El Quijote de Andrés Trapiello


Don Quijote de la Mancha
Miguel de Cervantes
Puesto en castellano actual íntegra y fielmente por Andrés Trapiello

El Quijote resulta, sin duda alguna, un libro peligroso. La lectura continuada de los libros de caballerías volvió loco a su protagonista; si no la lectura, que a nadie hace mal, el estudio o el coleccionismo de ediciones cervantinas tiende a dar en raras formas de delirio y paranoia. El caso más reciente es el del profesor Francisco Calero, autor de un volumen, tan nutrido de erudición como ayuno de ciencia y del más elemental sentido común, en el que “demuestra” que el Quijote de Cervantes y el apócrifo de Avellaneda tienen un mismo autor: Juan Luis Vives (a quien se deberían también el Lazarillo y casi toda la literatura española del siglo de Oro).

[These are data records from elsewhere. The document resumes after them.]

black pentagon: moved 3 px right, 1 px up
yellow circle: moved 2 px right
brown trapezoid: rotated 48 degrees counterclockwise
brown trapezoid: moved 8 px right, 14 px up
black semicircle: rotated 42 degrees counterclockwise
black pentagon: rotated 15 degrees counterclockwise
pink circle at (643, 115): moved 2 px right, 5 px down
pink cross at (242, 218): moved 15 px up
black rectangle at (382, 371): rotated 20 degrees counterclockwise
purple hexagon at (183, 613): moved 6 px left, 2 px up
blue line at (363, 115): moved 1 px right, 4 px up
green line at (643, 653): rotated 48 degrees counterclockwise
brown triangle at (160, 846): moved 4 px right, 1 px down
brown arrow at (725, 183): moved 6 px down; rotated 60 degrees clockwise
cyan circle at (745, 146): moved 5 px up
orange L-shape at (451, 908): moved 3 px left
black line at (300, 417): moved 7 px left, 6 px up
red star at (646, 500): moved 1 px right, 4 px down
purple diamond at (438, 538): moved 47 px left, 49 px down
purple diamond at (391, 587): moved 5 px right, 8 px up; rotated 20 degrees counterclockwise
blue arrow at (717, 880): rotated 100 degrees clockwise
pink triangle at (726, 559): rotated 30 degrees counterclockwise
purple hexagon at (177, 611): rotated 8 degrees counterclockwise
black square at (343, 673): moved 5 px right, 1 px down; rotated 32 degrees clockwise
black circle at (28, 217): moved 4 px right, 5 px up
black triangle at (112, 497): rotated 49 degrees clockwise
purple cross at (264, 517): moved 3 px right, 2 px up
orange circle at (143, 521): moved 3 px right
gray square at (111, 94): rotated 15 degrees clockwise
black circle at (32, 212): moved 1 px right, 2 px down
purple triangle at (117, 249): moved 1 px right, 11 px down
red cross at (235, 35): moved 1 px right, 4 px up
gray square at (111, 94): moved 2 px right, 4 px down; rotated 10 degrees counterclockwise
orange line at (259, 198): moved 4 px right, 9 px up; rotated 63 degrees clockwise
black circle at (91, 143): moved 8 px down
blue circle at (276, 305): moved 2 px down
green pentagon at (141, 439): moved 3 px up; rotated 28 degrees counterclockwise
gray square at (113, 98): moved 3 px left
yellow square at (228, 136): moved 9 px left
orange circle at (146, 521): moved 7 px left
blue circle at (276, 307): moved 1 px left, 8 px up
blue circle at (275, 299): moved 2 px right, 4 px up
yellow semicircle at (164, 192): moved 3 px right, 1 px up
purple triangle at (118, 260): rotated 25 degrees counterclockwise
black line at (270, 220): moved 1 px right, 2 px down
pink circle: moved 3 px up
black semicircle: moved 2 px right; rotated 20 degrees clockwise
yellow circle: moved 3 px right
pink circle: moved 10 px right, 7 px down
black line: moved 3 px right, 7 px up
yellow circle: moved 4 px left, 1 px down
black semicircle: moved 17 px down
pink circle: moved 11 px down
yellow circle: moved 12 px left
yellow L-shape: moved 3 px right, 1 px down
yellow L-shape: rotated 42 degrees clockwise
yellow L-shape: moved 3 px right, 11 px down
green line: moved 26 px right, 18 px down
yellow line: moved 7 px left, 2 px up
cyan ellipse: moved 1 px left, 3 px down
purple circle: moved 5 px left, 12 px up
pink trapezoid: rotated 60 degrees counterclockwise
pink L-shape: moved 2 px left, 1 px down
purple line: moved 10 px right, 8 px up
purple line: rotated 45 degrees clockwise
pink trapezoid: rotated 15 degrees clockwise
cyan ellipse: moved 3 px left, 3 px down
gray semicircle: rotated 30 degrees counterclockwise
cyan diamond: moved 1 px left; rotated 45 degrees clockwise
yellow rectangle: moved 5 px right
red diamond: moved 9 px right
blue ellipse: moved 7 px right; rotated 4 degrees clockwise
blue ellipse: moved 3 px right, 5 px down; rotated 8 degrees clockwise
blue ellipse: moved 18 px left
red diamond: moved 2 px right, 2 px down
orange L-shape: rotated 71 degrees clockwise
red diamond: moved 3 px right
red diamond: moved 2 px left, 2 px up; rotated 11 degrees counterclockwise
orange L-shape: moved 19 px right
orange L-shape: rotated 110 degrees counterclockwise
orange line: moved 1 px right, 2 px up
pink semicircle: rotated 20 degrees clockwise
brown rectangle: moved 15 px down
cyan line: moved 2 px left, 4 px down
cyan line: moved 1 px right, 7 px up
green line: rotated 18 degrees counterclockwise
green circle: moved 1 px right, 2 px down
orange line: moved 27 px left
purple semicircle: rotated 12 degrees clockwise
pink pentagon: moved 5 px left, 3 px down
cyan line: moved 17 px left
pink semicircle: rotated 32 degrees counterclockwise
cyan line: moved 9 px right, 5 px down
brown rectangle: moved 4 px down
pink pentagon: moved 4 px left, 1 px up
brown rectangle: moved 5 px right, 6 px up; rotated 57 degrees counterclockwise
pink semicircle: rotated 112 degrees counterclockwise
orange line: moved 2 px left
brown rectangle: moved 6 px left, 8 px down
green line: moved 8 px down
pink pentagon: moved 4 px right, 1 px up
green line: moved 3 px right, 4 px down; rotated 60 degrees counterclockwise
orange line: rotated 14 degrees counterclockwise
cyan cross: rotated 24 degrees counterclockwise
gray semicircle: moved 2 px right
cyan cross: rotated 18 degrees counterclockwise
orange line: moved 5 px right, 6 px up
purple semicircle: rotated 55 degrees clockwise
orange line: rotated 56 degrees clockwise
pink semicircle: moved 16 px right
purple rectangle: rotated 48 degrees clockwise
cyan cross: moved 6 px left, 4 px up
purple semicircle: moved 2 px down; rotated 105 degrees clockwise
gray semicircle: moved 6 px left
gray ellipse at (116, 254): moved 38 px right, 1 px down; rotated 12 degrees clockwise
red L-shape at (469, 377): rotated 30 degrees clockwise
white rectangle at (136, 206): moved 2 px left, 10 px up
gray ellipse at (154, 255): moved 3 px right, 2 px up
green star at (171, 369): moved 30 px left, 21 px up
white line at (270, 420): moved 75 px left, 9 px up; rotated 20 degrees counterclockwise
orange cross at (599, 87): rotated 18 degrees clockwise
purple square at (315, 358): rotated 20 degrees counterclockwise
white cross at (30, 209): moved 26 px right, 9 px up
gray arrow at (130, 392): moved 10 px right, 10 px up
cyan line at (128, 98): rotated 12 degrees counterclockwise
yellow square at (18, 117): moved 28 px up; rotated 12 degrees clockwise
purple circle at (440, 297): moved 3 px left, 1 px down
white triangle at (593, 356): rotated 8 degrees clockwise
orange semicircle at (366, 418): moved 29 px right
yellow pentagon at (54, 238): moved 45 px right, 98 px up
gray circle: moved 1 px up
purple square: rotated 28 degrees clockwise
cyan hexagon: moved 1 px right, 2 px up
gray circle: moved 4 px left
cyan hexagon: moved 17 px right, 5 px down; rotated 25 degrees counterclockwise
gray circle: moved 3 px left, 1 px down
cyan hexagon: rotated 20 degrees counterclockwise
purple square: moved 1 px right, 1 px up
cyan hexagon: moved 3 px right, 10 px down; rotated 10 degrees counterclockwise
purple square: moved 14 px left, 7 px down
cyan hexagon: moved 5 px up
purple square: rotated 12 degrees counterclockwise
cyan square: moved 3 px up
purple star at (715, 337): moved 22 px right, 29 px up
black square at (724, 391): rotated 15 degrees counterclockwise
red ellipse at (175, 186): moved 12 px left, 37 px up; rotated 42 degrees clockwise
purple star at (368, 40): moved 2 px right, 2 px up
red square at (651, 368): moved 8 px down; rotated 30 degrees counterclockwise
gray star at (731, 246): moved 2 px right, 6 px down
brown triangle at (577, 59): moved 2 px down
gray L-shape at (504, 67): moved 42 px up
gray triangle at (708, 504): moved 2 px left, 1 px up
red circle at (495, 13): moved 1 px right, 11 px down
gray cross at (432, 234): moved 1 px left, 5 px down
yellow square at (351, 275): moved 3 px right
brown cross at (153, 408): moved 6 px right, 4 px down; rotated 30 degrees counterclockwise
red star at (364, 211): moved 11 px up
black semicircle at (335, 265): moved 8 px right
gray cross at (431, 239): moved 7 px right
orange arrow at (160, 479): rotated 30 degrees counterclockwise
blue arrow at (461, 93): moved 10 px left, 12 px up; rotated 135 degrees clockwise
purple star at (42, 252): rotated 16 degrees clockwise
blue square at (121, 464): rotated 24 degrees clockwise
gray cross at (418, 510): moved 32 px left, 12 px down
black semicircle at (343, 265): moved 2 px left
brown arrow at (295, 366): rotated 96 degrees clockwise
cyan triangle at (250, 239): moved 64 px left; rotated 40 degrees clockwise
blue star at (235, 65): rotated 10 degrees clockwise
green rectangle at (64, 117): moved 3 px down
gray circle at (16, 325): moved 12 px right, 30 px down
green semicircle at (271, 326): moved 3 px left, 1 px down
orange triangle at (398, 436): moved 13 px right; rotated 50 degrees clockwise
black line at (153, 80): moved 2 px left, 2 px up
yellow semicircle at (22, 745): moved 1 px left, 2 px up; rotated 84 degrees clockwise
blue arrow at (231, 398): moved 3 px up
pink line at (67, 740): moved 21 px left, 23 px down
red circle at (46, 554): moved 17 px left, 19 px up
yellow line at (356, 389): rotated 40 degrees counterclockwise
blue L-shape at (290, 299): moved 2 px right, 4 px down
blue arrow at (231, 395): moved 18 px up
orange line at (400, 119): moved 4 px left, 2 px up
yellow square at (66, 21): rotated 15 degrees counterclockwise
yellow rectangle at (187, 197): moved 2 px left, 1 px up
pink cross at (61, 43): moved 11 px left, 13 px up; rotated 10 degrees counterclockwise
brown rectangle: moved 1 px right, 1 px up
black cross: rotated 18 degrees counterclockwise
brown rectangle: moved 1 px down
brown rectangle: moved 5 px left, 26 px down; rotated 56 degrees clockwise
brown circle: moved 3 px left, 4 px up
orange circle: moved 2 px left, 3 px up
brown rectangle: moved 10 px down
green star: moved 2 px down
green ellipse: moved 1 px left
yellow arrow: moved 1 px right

            Afortunadamente, nada tiene que ver el nuevo empeño cervantino de Andrés Trapiello con esos disparates, aunque sin duda resulta polémico y solo parcialmente bien encaminado. Tras Al morir don Quijote y El final de Sancho Panza y otras suertes, sus dos continuaciones de la novela, ha querido ofrecérnosla “en castellano actual íntegra y fielmente”.
            Si los lectores franceses, ingleses o rusos, pueden leer el Quijote en francés, inglés o ruso actual y no en el del siglo XVII, ¿por qué no ofrecerles a los lectores de lengua española la oportunidad de hacerlo también en español contemporáneo? Se podría así prescindir de las abundantes notas, innecesarias unas, imprescindibles otras, que acribillan las ediciones comunes.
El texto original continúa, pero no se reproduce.